We've been working really closely with the Snowpark team to use Snowpark dataframes instead of pandas as the interchange format. Now in Hex, you can natively run a SQL query and we'll create a Snowpark dataframe from it. And you can treat that Snowpark dataframe as if it was a table, and you can write SQL against it. Or you can use any of Hex's built-in visualization cells to leverage the Snowpark dataframe as if it were a pandas dataframe in memory.
This ability to move between SQL and Snowpark requires two different approaches. To go from SQL to Snowpark we wrap the SQL in a session .sql, and voila, you get a Snowpark dataframe. To go the other way is a bit more complicated but we are able to do it thanks again to our DAG structure. We look for Snowpark dataframes referenced in SQL queries and automatically create a temp table using Snowpark's cache results under the hood. We then rewrite the query behind the scenes to reference that temp table and run the SQL completely transparently as if you were just running that SQL on top of that dataframe.
SQL to Snowpark | Snowpark to SQL |
---|---|
Built in | For every referenced Snowpark dataframe, create a temp table using |
We take a security-first approach at Hex, so we've spent a lot of time on our infrastructure, minimizing the data that we need, making sure that it's all secure and well-governed. But at the end of the day, that's another surface area that you have to manage in terms of data governance. And especially when you've put a lot of work into making your investment in the data warehouse, this can be just a lot of effort. Knowing this was why we were early and excited to jump on the Snowpark Container Services train.
Snowpark Container Services (SPCS) allows you to run Hex completely within your data cloud. Hex has had Single tenant and Multi tenant deployments on AWS and now we have a new native stack deployment model for SPCS.
All of your data, compute, and user management can now always be within your Snowflake account.

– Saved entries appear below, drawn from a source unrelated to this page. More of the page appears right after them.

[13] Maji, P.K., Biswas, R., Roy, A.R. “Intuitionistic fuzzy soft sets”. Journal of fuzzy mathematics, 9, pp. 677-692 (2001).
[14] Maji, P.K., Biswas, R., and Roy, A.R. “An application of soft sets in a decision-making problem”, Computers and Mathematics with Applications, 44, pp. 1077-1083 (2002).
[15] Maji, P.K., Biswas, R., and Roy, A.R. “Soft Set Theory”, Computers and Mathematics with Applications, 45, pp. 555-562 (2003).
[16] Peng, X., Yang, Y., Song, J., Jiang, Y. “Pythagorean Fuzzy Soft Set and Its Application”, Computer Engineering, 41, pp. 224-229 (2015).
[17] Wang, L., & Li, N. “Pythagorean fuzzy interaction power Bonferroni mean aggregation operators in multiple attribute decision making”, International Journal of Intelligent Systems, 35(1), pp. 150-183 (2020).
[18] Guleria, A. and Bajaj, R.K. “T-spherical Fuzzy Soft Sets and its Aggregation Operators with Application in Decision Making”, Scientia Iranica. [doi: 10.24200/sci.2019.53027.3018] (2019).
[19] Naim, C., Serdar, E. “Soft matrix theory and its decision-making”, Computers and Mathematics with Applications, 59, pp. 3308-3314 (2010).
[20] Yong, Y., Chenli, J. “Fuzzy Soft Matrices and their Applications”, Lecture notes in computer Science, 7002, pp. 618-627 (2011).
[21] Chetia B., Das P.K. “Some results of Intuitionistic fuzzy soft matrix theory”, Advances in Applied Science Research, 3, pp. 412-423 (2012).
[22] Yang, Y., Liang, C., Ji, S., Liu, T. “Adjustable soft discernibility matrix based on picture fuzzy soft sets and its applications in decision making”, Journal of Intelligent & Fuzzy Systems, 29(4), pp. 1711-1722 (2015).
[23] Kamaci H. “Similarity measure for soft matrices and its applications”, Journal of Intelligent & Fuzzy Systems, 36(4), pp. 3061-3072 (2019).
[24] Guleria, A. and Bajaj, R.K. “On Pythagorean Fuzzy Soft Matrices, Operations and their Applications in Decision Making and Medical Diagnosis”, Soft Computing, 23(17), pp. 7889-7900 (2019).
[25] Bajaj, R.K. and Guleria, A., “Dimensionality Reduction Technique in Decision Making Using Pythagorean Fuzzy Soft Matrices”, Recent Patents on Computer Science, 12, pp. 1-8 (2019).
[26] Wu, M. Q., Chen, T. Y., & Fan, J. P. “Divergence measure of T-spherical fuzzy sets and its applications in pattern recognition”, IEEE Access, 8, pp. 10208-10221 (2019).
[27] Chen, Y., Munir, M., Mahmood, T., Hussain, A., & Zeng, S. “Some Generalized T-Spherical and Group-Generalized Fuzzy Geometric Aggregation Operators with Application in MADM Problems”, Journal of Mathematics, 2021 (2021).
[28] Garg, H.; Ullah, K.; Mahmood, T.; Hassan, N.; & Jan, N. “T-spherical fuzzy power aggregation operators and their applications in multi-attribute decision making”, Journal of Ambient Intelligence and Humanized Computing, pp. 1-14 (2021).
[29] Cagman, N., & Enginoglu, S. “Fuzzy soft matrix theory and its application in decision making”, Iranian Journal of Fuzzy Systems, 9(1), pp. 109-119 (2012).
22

Snowflake has been an amazing partner for us. We built features to lower the barrier to entry with code with AI-assisted queries. We allow users to work with more data by automatically combining and pushing queries to the data warehouse. We provide more seamless data science and analytics workflows by letting data teams interweave Python and SQL with Snowpark. And we allow orgs to access and run all of Hex inside Snowflake on Snowpark Container Services. We are excited about continuing to support data teams to ask and answer questions of their data on the data cloud!